After Franny’s we coasted down 4th Ave (passing many other storefront pizzerias) to Peppe’s, a newcomer to the neighborhood, at 597 4th Ave, Brooklyn, NY 11215, (718) 788-7333. Though we had slices on paper plates, Peppe’s pizza is definitely high-end. There was a generous sprinkling of Romano on top, which lent the sauce a creaminess that took some getting used to. Peppe was gregarious and he stopped to chat with us between deliveries. An 18″ large pie costs $16 ($.06/inch) making Peppe’s the value winner. (Read a serious review).
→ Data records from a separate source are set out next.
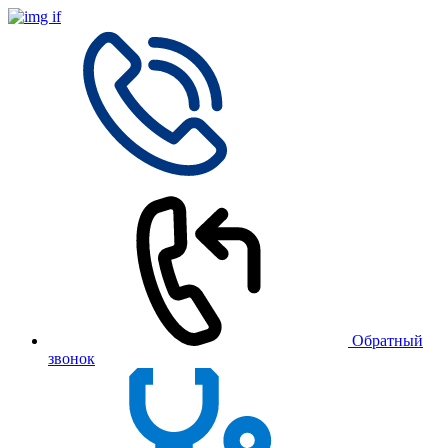
Обратный
звонок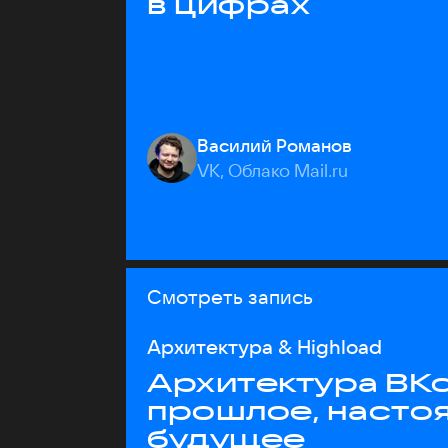
в цифрах
Василий Романов
VK, Облако Mail.ru
Смотреть запись
Архитектура & Highload
Архитектура ВКо
прошлое, насто
будущее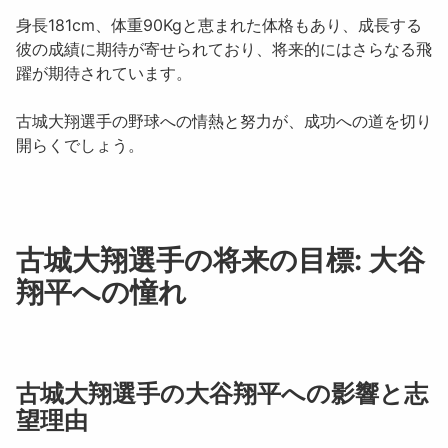
身長181cm、体重90Kgと恵まれた体格もあり、成長する
彼の成績に期待が寄せられており、将来的にはさらなる飛
躍が期待されています。
古城大翔選手の野球への情熱と努力が、成功への道を切り
開らくでしょう。
古城大翔選手の将来の目標: 大谷
翔平への憧れ
古城大翔選手の大谷翔平への影響と志
望理由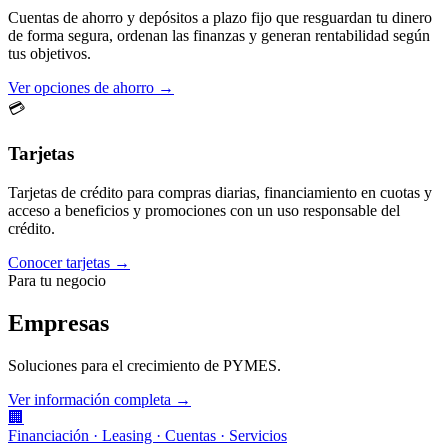
Cuentas de ahorro y depósitos a plazo fijo que resguardan tu dinero
de forma segura, ordenan las finanzas y generan rentabilidad según
tus objetivos.
Ver opciones de ahorro →
💳
Tarjetas
Tarjetas de crédito para compras diarias, financiamiento en cuotas y
acceso a beneficios y promociones con un uso responsable del
crédito.
Conocer tarjetas →
Para tu negocio
Empresas
Soluciones para el crecimiento de PYMES.
Ver información completa →
🏢
Financiación · Leasing · Cuentas · Servicios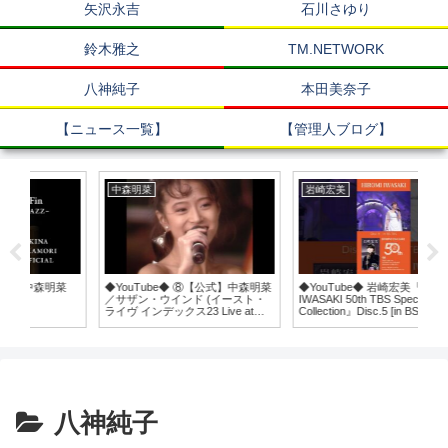
矢沢永吉
石川さゆり
鈴木雅之
TM.NETWORK
八神純子
本田美奈子
【ニュース一覧】
【管理人ブログ】
中森明菜
岩崎宏美
杉
菜
◆YouTube◆ ⑧【公式】中森明菜
◆YouTube◆ 岩崎宏美『HIROMI
◆Y
／サザン・ウインド (イースト・
IWASAKI 50th TBS Special
第三
ライヴ インデックス23 Live atよ
Collection』Disc.5 [in BS-TBS]
みうりランドEAST, 1989.4.29
（2025年3月5日発売）トレーラ
&30)AKINA
ー #岩崎宏美
NAKAMORI/SOUTHERN WIND
八神純子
Our final stop before returning home to try our own hands at pizza-making was Toby’s Ale House at 686 6th Ave, Brooklyn, NY 11215, (718) 788-1186. Toby’s just opened up a few weeks ago, but already they’re churning out excellent pizzas. Our group had grown to five at this point so we sampled three of their pizzas. Toby’s pies are small and priced similarly to Franny’s so bring lots and lots of cash. Though all of the pies were too salty, the buffalo mozzarella pizza was the taste winner in the gourmet category and it goes quite well with their Toby’s Cheap Ale (which, at $3 a pint, is cheap indeed).
A couple of hours later and many dollars lighter, we trekked back to 7th avenue and made some pies of our own. I put together two 14″ pies for under $20, which puts the home-made-pizza-price on par with Peppe’s (though mine did use fresh mozz and included spinach). My pizza was decidedly blander than the others and had a sweeter tomato sauce since I use canned crushed tomatoes alone. The addition of spinach and subtraction of salt make this pizza the health-conscious pizza-eater’s choice, which met with general approval from the judges. However, with Peppe’s in the neighborhood, it’s going to become harder and harder to fire up the “Mark Royal” and make it myself.
Update: 7/19/08. M and I went to Di Fara’s today. What you’ve heard is true. The pizza may be the best in the world. The ingredients are top-notch and the place… well, let’s just say it’s hard to describe.